◆ SUPPLIED PASSAGE ◆
──────────────────────────────

Dellums seeks probe of 'threats' to pot sites

December 21, 2007

Kelly Rayburn, Bay Area News Group

OAKLAND — Mayor Ron Dellums has asked a long-time former colleague, U.S. Rep. John Conyers, D-Mich., to investigate the federal Drug Enforcement Administration's use of "threatening letters" to target medical cannabis dispensaries throughout California, including at least one in Oakland.

The DEA has sent hundreds of letters to people who own property on which cannabis dispensaries are operating.

A DEA official called the notices a "courtesy" even though they threaten landlords with imprisonment and property forfeiture.

The DEA's focus on the dispensaries — and the city's response to it — highlights the discord in federal and state laws on marijuana: California voters approved Proposition 215, supporting medical usage, in 1996, but federal law outlaws marijuana. And the DEA has warned cannabis dispensary owners that relying on state law is not a valid defense against federal charges.

Dellums spokesman Paul Rose said the mayor was representing his constituents' interests in broaching the issue with Conyers, the chairman of the House Judiciary Committee.

"The city of Oakland believes in compassionate care," Rose

said. "The people of California voted to support medical cannabis. ... The mayor was discouraged to learn of the DEA's actions, which were in opposition to the will of the residents of this city."

Dellums wrote in the letter, which was also addressed to Rep. Lamar Smith, R-Texas, the committee's ranking Republican, that Oakland has a "long history of successful regulation" of its four licensed dispensaries.

"The DEA's recent surge tactics, such as the dissemination of threatening letters to property owners and unrelenting raids that continue to place citizens in harm's way, undermine state and local authority, and jeopardize the integrity of state law," Dellums wrote. "We urge the House Judiciary Committee to expeditiously hold hearings and examine this very important issue."

A committee spokeswoman said she was not sure whether Conyers had yet received Dellums' letter. Conyers said earlier this year that he was concerned about the issue, but no date for any congressional hearings has been set.

In a prepared statement, DEA Special Agent in Charge Javier Pena said, "The DEA San Francisco Field Division Office has sent out letters as a courtesy to the landowners to inform them of the suspected marijuana distribution center operating on their property. The DEA is committed to enforcing our nation's drug laws and will continue to work to keep our neighborhood communities safe from drugs and the negative ripple effects they cause."

Some say the DEA's priorities are poorly placed. Dellums' appeal to Conyers followed a similar appeal by the City Council earlier in the week.

In a resolution requested by Councilmember Nancy Nadel (Downtown-West Oakland), a staunch medical cannabis advocate, the council voted to urge congressional hearings as soon as possible.

Oakland officials had hoped the city's regulation of cannabis dispensaries would keep the DEA away.

──────────────────────────────

◆ EXTRACTED INFORMATION ◆
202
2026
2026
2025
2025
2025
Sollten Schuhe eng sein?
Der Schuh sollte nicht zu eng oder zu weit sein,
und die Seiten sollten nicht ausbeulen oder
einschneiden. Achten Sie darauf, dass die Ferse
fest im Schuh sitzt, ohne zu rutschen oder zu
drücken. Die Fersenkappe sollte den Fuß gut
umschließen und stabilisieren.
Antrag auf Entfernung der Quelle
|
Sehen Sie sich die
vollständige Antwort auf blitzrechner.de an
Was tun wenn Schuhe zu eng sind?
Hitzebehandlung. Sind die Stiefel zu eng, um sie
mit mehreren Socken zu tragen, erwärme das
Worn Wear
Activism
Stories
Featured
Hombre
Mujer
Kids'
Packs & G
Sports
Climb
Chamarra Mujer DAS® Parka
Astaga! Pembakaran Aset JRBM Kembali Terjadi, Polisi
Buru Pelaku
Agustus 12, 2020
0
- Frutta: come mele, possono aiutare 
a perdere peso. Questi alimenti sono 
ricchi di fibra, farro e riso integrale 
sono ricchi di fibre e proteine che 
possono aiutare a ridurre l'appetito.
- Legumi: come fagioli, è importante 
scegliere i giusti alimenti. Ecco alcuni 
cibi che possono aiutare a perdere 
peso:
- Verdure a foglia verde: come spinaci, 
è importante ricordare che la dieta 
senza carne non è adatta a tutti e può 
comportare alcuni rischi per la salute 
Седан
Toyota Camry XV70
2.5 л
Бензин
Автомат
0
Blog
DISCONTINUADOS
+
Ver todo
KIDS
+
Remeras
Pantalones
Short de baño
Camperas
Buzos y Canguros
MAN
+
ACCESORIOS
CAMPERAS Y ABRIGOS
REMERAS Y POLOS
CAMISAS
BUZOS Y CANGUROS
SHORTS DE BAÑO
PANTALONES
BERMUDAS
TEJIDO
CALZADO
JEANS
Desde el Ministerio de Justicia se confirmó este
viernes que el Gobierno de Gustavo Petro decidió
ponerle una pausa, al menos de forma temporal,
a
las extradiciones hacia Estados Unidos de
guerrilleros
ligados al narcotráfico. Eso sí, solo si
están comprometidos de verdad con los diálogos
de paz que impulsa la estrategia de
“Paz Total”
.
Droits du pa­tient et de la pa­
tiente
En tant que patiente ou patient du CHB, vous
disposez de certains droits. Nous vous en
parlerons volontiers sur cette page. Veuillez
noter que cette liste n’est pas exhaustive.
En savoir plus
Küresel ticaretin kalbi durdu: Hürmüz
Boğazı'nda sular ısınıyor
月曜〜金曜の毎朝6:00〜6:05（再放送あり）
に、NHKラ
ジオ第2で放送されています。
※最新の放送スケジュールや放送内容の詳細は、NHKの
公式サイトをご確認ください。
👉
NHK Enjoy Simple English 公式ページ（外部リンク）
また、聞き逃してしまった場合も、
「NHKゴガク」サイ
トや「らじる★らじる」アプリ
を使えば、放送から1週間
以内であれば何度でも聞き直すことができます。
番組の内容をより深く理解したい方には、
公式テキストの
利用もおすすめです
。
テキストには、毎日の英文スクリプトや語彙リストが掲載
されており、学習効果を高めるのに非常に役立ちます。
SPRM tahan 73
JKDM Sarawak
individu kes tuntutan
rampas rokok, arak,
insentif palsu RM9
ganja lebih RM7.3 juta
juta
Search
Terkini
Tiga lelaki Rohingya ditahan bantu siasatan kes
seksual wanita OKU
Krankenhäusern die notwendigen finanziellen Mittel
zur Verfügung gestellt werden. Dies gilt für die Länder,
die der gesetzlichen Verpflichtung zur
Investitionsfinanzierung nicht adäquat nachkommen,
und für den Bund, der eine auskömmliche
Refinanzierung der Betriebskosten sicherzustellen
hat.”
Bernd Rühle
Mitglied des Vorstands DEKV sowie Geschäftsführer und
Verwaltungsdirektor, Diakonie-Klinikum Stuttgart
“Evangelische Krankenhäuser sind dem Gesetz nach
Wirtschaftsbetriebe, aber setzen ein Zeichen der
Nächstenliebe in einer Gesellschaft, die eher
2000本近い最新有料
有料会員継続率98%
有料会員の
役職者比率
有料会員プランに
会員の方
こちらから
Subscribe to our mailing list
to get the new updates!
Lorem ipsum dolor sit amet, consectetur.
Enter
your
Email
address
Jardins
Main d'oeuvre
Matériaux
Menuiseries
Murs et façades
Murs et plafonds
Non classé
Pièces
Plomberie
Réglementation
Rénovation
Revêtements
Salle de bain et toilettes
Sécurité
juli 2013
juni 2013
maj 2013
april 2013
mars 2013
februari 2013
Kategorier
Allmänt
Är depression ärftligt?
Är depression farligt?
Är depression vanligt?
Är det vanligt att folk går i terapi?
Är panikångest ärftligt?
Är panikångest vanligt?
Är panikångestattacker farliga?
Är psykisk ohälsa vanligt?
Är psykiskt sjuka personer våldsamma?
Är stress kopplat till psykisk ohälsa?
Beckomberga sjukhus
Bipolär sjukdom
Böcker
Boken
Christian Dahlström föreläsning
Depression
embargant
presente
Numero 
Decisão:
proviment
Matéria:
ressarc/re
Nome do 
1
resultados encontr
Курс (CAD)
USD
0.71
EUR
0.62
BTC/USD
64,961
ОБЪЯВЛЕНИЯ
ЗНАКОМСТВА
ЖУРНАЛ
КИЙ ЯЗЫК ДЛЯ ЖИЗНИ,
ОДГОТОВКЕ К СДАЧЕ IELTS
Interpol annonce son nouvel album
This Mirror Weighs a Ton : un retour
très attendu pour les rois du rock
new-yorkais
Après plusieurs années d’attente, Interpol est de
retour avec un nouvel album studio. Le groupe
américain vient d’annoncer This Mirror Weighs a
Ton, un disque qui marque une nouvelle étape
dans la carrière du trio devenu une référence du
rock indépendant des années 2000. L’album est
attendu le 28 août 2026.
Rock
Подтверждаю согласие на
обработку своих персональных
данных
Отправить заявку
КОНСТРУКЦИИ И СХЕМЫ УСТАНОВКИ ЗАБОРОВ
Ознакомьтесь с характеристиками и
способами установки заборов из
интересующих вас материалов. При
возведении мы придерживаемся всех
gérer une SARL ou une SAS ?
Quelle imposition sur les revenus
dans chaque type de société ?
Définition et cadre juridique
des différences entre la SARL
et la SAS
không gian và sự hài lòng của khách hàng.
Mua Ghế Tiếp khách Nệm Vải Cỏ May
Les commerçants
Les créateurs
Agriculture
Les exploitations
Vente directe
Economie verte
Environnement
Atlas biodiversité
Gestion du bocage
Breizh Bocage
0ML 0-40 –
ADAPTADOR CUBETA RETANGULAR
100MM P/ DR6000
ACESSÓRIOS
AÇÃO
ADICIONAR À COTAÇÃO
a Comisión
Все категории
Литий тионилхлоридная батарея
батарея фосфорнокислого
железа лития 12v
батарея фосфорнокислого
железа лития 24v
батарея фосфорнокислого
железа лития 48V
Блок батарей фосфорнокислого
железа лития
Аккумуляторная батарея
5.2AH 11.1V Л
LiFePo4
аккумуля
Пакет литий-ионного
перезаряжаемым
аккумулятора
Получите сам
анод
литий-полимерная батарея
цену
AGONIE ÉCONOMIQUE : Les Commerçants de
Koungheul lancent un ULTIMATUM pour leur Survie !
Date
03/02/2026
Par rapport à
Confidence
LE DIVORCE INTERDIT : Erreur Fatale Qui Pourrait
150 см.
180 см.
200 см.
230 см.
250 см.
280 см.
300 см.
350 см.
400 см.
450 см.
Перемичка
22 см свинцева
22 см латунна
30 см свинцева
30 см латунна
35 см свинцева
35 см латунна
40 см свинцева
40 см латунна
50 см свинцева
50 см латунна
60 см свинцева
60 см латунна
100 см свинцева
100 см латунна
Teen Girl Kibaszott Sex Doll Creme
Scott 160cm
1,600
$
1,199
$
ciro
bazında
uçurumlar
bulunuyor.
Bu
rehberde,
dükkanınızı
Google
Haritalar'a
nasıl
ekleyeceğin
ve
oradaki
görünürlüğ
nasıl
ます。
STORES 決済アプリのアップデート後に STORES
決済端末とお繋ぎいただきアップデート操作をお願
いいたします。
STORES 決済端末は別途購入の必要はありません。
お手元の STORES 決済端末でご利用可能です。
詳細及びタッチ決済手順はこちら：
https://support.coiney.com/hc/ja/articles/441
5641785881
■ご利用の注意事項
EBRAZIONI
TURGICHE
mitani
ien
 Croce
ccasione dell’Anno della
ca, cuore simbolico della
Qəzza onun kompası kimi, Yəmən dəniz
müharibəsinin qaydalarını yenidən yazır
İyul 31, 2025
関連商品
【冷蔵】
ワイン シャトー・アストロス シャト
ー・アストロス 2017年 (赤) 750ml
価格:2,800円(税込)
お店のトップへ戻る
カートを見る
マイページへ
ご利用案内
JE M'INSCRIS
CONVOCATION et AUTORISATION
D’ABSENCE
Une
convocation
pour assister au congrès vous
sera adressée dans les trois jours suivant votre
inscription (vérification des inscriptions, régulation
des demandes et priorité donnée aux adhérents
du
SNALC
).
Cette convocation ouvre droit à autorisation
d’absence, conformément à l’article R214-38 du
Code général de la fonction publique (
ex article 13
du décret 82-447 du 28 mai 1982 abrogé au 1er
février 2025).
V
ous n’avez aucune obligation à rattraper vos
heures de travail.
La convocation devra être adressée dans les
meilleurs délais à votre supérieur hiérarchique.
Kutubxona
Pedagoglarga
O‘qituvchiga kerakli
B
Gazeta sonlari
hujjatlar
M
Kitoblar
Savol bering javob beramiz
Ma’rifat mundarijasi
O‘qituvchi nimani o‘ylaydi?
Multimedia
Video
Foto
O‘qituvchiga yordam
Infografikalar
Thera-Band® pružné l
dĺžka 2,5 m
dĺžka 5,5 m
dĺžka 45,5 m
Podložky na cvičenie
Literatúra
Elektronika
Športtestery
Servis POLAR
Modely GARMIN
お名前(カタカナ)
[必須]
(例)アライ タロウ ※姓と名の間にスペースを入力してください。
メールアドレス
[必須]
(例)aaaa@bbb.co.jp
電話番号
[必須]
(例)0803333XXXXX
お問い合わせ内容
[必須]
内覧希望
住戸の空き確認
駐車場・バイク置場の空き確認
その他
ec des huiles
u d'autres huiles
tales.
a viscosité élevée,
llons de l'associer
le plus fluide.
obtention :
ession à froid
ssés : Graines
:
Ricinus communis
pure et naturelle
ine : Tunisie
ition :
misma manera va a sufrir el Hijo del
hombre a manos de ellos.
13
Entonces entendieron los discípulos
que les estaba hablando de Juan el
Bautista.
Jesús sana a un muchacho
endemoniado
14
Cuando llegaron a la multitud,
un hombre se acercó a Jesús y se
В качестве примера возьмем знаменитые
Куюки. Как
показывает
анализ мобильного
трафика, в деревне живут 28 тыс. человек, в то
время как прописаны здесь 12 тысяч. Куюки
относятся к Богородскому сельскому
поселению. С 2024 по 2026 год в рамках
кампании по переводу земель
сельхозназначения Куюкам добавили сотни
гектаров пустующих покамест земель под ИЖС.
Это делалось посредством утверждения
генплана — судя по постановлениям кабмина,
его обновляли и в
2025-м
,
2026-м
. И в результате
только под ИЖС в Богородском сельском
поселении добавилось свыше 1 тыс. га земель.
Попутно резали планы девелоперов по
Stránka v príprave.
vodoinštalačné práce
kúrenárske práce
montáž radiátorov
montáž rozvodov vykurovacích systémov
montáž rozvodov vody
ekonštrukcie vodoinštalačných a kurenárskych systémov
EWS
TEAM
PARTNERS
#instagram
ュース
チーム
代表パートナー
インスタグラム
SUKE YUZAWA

──────────────────────────────

◆ BRIEF 1 ◆
In the article on Mayor Dellums and the DEA letters, why did the mayor take the issue to Conyers, according to his spokesman? Answer in one to three sentences.
◆ BRIEF 2 ◆
Translate this sentence from the article on Mayor Dellums and the DEA letters into Spanish: "Oakland officials had hoped the city's regulation of cannabis dispensaries would keep the DEA away."

◆ TASK ANSWER 1 ◆
According to spokesman Paul Rose, the mayor was representing his constituents' interests. Rose said California voters supported medical cannabis, and the mayor was discouraged by the DEA's actions, which opposed the will of the city's residents.

◆ TASK ANSWER 2 ◆
Los funcionarios de Oakland habían esperado que la regulación de los dispensarios de cannabis por parte de la ciudad mantuviera alejada a la DEA.